私の教会:日本聖公会


市原信太郎(日本聖公会司祭)

教会にお見えになる方々は、それまでの人生の過程の中で、何らかの形での教会・キリスト教との接触を持っておられることがほとんどです。人間はすでに自分の中にあるモデルと比較しながら新しいことを理解しようとする、という考え方に立てば、その接触の経験を元に私たちの教会の特徴を説明する方が、抵抗なく入っていくだろうと思います。その点で、今回の教皇来日が日本の人々にある種の「スタンダード」を与えてくださったことは大きなことです。この意味をすべてのクリスチャンが理解し、その上に立って自分たちのそれぞれの教会を自己定義していくならば、それは日本におけるキリスト教受容のための大切な働きとなるのではないでしょうか。こういう観点から、私の属する「聖公会」という教派について述べたいと思います。

聖公会は、端的に言えばイギリス(イングランド)の「国教会」から世界中に広がった教会ですが、一般の方にはほとんど教派として知られていないと思います。一方で、立教という学校や、聖路加国際病院などはご存じの方も多いので、まずそこから入ることになるでしょう。また、「アングリカン・コミュニオン」という世界聖公会の交わりの中で、イギリスの王室との関係もありますので、そういったところ(「ロイヤル・ウェディング」など)を「フック」として用いることもあります。

よく、「この教会はカトリックですかプロテスタントですか」と聞かれるのですが、聖公会の独特なところは、ローマ教皇の元にないという意味ではプロテスタントでありつつ、教義や礼拝などの教会の伝統・習慣においてはカトリック的要素を色濃く残しており、しばしば「カトリックとプロテスタントの中間」と呼ばれるところです。

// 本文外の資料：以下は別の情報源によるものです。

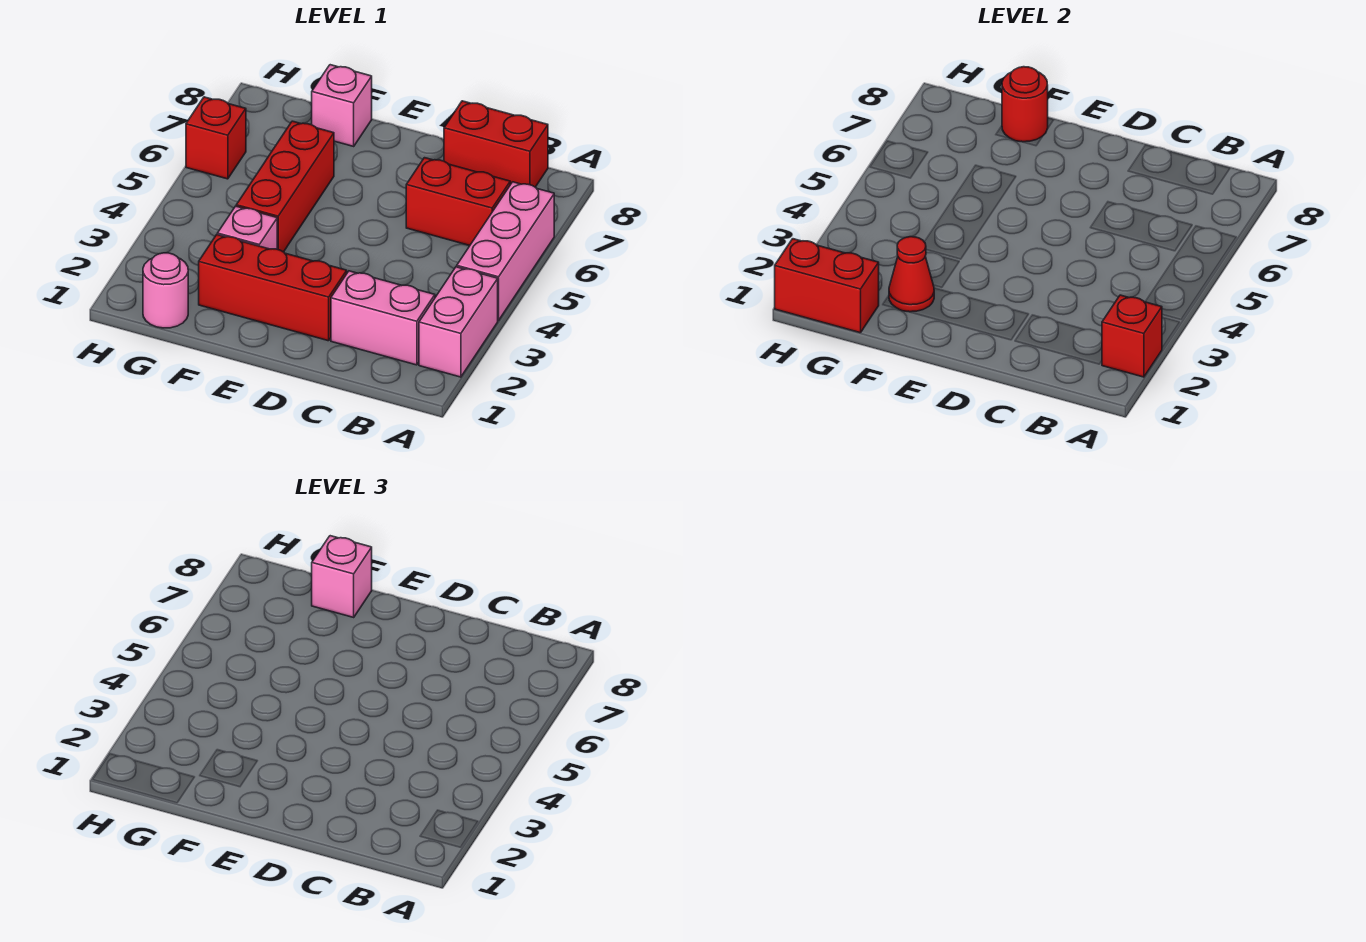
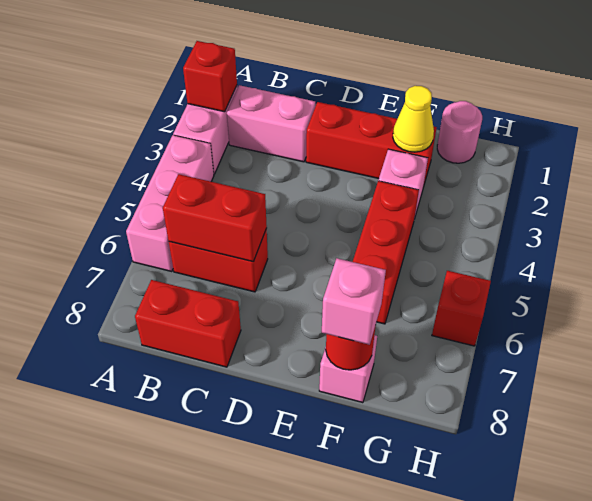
red cone F2 level 2 -> yellow cone F2 level 2
red brick G1:H1 level 2 -> red brick B6:C6 level 2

これは、例えば「主教・司祭・執事」(カトリックでは「司教・司祭・助祭」)という「三聖職位」を大切にしているというような、我々内部の人間にとって重要なことがらよりも、礼拝で着用する式服や礼拝の所作などが、他のプロテスタント教会に比較するとカトリック教会に近いというあたりでまず認識されるでしょう。新しく教会に来られた方には、教会の成り立ちを説明するのに、しばしば教会建築や儀式・服装の説明などを利用しています。

「国教会」という出発点が、「信仰信条などの共通の思想に同意する人の教会」というよりも、「地域全体を配慮する責任を担う」教会という考え方につながっていることは、例えば南アフリカでの反アパルトヘイト闘争において、聖公会のツツ大主教が大きな役割を果たしたことなどを例に挙げられるでしょう。そして、思想信条でメンバーを選ばない「国教会」であるがゆえに、教会内にさまざまな考え方の人々が共存しているという意味で「中道」の教会と言われていることも、(「国王が離婚してできた教会」という程度の知識で「思考停止」になっている方々に)しばしば語らせていただいているところです。

イングランド国教会・カンタベリー大聖堂

聖公会がカトリック教会のような全世界的に統一された組織ではなく、基本的に国単位の「管区」で独立して運営されていることが、聖公会の考える教会像と密接に関連しているという点は、聖公会の教会理解にとって重要です。聖公会の考える地上の教会は、神の完全な教会である「普遍の教会」の、ある地域・ある時代における一つの具現化・現実化であり、聖公会もその一部です。そしてどの教会も、自分たちだけで完全であることができないがゆえに、わたしたちは「神の普遍の教会」に連なるものとして、お互いへの関心を失ってはならないのです。これが聖公会にとってのエキュメニズムの動機の一つです。カトリックとプロテスタントは互いに激しく罵り合っている、というイメージが今でも世間の方々に根強く残っており、それが日本における宣教の妨げになっていることを、私たちは真剣に反省しなければなりません。この教皇来日を機に、私たちが互いを必要とし、共に神の働きを担いあうものであることを改めて感謝し、大切に受けとめたいと思います。